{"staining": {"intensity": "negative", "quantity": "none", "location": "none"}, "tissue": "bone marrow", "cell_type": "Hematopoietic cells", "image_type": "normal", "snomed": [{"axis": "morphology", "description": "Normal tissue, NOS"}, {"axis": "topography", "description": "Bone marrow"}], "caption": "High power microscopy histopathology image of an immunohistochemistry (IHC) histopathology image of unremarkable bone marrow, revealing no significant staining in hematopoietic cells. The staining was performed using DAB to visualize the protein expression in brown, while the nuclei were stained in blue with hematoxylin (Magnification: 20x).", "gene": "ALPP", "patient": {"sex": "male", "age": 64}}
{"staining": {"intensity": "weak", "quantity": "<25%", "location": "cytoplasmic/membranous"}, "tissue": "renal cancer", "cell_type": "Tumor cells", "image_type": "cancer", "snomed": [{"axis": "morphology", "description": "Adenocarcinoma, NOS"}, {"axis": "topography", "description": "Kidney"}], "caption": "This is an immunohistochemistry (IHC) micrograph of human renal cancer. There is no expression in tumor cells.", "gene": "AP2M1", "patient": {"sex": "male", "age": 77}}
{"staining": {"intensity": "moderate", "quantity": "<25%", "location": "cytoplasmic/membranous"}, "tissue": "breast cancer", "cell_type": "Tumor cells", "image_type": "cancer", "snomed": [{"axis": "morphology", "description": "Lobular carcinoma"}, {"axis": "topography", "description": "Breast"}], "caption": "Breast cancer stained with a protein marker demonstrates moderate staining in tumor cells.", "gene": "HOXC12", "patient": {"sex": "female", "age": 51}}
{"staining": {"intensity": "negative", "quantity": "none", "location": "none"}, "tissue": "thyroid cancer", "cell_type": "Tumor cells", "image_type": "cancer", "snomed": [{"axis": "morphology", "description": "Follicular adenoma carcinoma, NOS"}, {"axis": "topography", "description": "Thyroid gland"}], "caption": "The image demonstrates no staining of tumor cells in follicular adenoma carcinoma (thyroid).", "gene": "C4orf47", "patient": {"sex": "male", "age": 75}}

- Your objective: The listing above must be transcribed exactly, line by line.

- Task response:
{"staining": {"intensity": "negative", "quantity": "none", "location": "none"}, "tissue": "bone marrow", "cell_type": "Hematopoietic cells", "image_type": "normal", "snomed": [{"axis": "morphology", "description": "Normal tissue, NOS"}, {"axis": "topography", "description": "Bone marrow"}], "caption": "High power microscopy histopathology image of an immunohistochemistry (IHC) histopathology image of unremarkable bone marrow, revealing no significant staining in hematopoietic cells. The staining was performed using DAB to visualize the protein expression in brown, while the nuclei were stained in blue with hematoxylin (Magnification: 20x).", "gene": "ALPP", "patient": {"sex": "male", "age": 64}}
{"staining": {"intensity": "weak", "quantity": "<25%", "location": "cytoplasmic/membranous"}, "tissue": "renal cancer", "cell_type": "Tumor cells", "image_type": "cancer", "snomed": [{"axis": "morphology", "description": "Adenocarcinoma, NOS"}, {"axis": "topography", "description": "Kidney"}], "caption": "This is an immunohistochemistry (IHC) micrograph of human renal cancer. There is no expression in tumor cells.", "gene": "AP2M1", "patient": {"sex": "male", "age": 77}}
{"staining": {"intensity": "moderate", "quantity": "<25%", "location": "cytoplasmic/membranous"}, "tissue": "breast cancer", "cell_type": "Tumor cells", "image_type": "cancer", "snomed": [{"axis": "morphology", "description": "Lobular carcinoma"}, {"axis": "topography", "description": "Breast"}], "caption": "Breast cancer stained with a protein marker demonstrates moderate staining in tumor cells.", "gene": "HOXC12", "patient": {"sex": "female", "age": 51}}
{"staining": {"intensity": "negative", "quantity": "none", "location": "none"}, "tissue": "thyroid cancer", "cell_type": "Tumor cells", "image_type": "cancer", "snomed": [{"axis": "morphology", "description": "Follicular adenoma carcinoma, NOS"}, {"axis": "topography", "description": "Thyroid gland"}], "caption": "The image demonstrates no staining of tumor cells in follicular adenoma carcinoma (thyroid).", "gene": "C4orf47", "patient": {"sex": "male", "age": 75}}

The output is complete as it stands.